New research: Do investors prefer female CFOs?
Natalee Roan
April 30th, 2009New research reported on CFO.com "purports to show that the stock market reacts more favorably to both acquisition announcements and secondary equity offerings made by companies whose finance function is run by women." The article goes on to state that "the stock-price reaction to acquisitions was approximately 2 percent better when women were running the finance department," and that "women seemed to have an edge when it came to making secondary equity offerings. There, too, the market reaction was about 2 percent better for companies where a woman was in charge of finance."
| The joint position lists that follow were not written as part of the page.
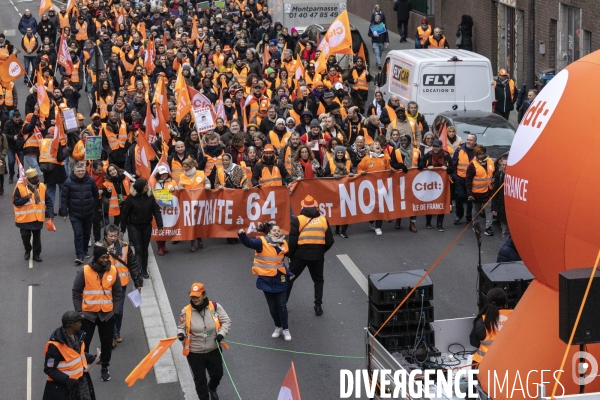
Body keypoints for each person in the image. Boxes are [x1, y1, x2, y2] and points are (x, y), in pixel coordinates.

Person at [72, 246, 123, 382]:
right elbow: (76, 291)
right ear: (96, 258)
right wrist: (79, 312)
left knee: (106, 344)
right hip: (88, 315)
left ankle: (104, 367)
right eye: (103, 258)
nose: (106, 260)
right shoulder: (84, 271)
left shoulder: (113, 270)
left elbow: (118, 292)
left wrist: (115, 311)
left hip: (107, 315)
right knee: (84, 343)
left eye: (107, 257)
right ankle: (84, 367)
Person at [238, 223, 294, 339]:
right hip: (266, 281)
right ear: (269, 232)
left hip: (280, 280)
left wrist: (289, 273)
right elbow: (249, 242)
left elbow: (280, 263)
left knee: (282, 306)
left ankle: (285, 329)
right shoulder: (261, 242)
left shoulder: (283, 244)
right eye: (274, 230)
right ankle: (277, 327)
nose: (277, 232)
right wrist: (242, 235)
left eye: (279, 230)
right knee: (273, 307)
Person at [177, 282, 232, 400]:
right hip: (195, 352)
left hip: (213, 349)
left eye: (197, 296)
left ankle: (212, 387)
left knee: (218, 374)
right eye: (193, 296)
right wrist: (180, 334)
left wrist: (221, 334)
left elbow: (226, 321)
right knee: (200, 380)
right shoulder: (186, 311)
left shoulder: (215, 307)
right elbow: (181, 326)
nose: (195, 299)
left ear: (204, 295)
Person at [286, 196, 334, 315]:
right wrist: (320, 251)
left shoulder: (298, 220)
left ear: (302, 207)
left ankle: (283, 304)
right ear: (316, 206)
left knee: (289, 278)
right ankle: (318, 307)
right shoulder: (323, 220)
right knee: (318, 280)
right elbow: (330, 241)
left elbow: (292, 242)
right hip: (317, 256)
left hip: (300, 255)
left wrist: (290, 256)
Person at [101, 224, 143, 348]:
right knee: (109, 310)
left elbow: (133, 265)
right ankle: (112, 336)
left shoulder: (125, 247)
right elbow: (94, 264)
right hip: (106, 285)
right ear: (105, 236)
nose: (113, 238)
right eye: (110, 236)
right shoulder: (100, 248)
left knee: (118, 310)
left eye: (115, 235)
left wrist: (138, 282)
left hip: (121, 284)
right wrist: (105, 254)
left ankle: (116, 331)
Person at [42, 311, 99, 400]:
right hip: (64, 388)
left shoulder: (78, 336)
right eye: (79, 322)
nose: (81, 324)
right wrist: (67, 380)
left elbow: (78, 354)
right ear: (72, 325)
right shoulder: (54, 347)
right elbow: (49, 369)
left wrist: (93, 359)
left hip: (81, 383)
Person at [120, 178, 164, 279]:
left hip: (146, 226)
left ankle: (144, 269)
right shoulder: (131, 198)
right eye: (145, 186)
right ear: (140, 188)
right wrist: (122, 229)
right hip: (134, 226)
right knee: (138, 249)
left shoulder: (150, 197)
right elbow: (124, 214)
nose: (147, 187)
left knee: (145, 249)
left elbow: (156, 211)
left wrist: (160, 225)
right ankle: (138, 271)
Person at [61, 162, 98, 265]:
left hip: (88, 213)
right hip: (75, 214)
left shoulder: (90, 180)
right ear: (74, 171)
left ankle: (85, 250)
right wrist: (64, 212)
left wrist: (93, 206)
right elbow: (64, 198)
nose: (81, 173)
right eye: (79, 171)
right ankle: (79, 256)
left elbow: (95, 194)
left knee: (86, 233)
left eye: (82, 171)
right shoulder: (68, 182)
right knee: (78, 234)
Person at [13, 168, 53, 262]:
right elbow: (16, 202)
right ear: (29, 179)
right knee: (25, 236)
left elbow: (48, 200)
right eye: (34, 178)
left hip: (37, 218)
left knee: (37, 237)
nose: (37, 179)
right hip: (24, 219)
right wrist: (25, 199)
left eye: (37, 177)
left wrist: (50, 213)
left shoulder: (42, 186)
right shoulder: (19, 187)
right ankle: (27, 250)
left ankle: (36, 254)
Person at [358, 142, 395, 235]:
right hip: (369, 187)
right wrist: (361, 172)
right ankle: (371, 221)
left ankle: (378, 227)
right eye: (375, 144)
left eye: (379, 144)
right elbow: (359, 168)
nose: (377, 145)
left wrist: (391, 170)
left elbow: (389, 169)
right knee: (371, 206)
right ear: (371, 147)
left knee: (380, 206)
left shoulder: (385, 158)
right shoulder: (366, 159)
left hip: (381, 187)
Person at [470, 287, 512, 365]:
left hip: (485, 365)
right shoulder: (517, 315)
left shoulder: (482, 320)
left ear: (488, 302)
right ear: (505, 302)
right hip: (511, 362)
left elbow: (473, 341)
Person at [419, 139, 454, 231]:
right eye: (434, 146)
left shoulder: (447, 156)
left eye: (437, 146)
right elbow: (420, 165)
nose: (435, 148)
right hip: (430, 184)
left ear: (441, 147)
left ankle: (439, 224)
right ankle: (428, 222)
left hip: (442, 184)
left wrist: (446, 168)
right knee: (429, 202)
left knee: (441, 203)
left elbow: (452, 169)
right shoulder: (428, 155)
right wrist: (426, 167)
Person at [178, 158, 211, 251]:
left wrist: (207, 186)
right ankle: (193, 243)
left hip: (200, 203)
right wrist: (180, 188)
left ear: (191, 166)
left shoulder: (200, 173)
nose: (184, 168)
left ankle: (199, 237)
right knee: (191, 223)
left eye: (186, 167)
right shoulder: (182, 176)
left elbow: (207, 182)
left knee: (198, 222)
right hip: (188, 204)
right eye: (183, 167)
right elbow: (179, 186)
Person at [466, 144, 495, 236]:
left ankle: (488, 227)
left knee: (489, 210)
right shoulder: (472, 165)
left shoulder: (490, 161)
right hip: (476, 193)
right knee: (476, 210)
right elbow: (468, 180)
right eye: (479, 154)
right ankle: (475, 225)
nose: (481, 156)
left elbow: (494, 173)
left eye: (482, 154)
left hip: (488, 191)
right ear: (476, 155)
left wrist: (493, 179)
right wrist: (469, 194)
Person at [390, 134, 416, 231]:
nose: (403, 142)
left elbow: (421, 162)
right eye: (402, 141)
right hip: (400, 180)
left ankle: (412, 223)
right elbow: (392, 163)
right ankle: (398, 220)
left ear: (410, 141)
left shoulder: (416, 151)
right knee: (400, 201)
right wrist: (400, 165)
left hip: (413, 180)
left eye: (405, 140)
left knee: (412, 202)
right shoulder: (396, 151)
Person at [452, 133, 477, 225]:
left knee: (470, 199)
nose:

As someone who has evaluated hundreds of business plans from CEOs of both genders as a consultant, angel investor and overall startup junkie, I believe this study backs up what I have found to be pervasively true: The business plans and strategic decisions made by women leaders in positions of financial responsibility tend to be much more conservative that those of their male peers. This has severely hurt women-owned companies when they attempt to raise capital. Because business plans created by male entrepreneurs tend to be overly optimistic, venture capital firms have been trained to take whatever numbers are presented to them and cut them back significantly to perform worse-case scenarios prior to rendering an investment decision. When the same stress test is performed on a woman entrepreneur's already conservative numbers, the resulting output doesn't look attractive enough to the potential investors and they walk away. This is partly why female-led companies received less than 5% of venture capital in 2007. (I don't yet have 2008 numbers but my bet is they won't be much different, or possibly worse.)
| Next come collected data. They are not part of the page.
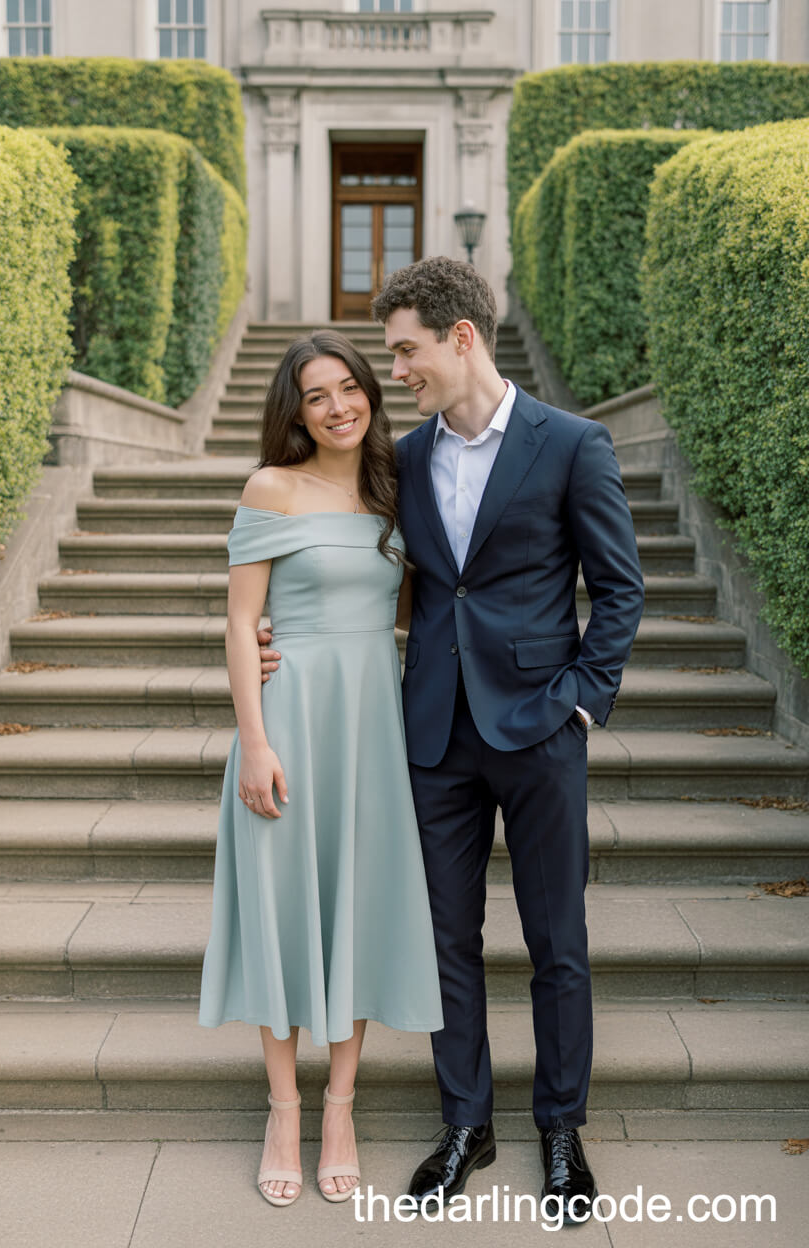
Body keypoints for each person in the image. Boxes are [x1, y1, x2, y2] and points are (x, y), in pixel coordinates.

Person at [260, 257, 645, 1220]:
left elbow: (621, 588)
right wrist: (282, 630)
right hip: (431, 734)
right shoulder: (408, 461)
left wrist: (582, 701)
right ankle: (466, 1124)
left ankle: (561, 1130)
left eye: (405, 351)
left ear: (460, 337)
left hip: (541, 728)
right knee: (445, 942)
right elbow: (361, 562)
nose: (396, 372)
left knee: (558, 940)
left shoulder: (573, 445)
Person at [199, 329, 443, 1209]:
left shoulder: (394, 490)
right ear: (293, 410)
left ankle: (340, 1106)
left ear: (372, 393)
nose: (339, 406)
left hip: (371, 727)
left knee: (356, 908)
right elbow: (240, 621)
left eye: (351, 388)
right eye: (317, 395)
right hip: (291, 720)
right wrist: (254, 738)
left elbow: (418, 601)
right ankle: (282, 1107)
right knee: (283, 909)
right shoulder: (272, 487)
Hopefully venture firms and angel investors will figure out what Wall Street investors may already have - that women leaders in positions of financial responsibility are generally less likely to be overly optimistic, rarely hype, and are more critical when evaluating potential ROI - making them safer bets for their investment dollars. A few venture firms have indeed figured this out and are actually seeking out women-owned companies to better balance their portfilios. Others are working with Astia (www.astia.org) to help women entrepreneurs get on a more level playing field with their male counterparts. Given that women are starting businesses at nearly three times the rate of men, it's critical that there is more of a meeting of the minds between how a woman presents her business plan to investors, and how those investors interpret and evaluate the assumptions they're presented with. Until the playing field has been leveled (as indicated by the amount of venture funding going to female-led businesses), I highly recommend Astia's program and their classes.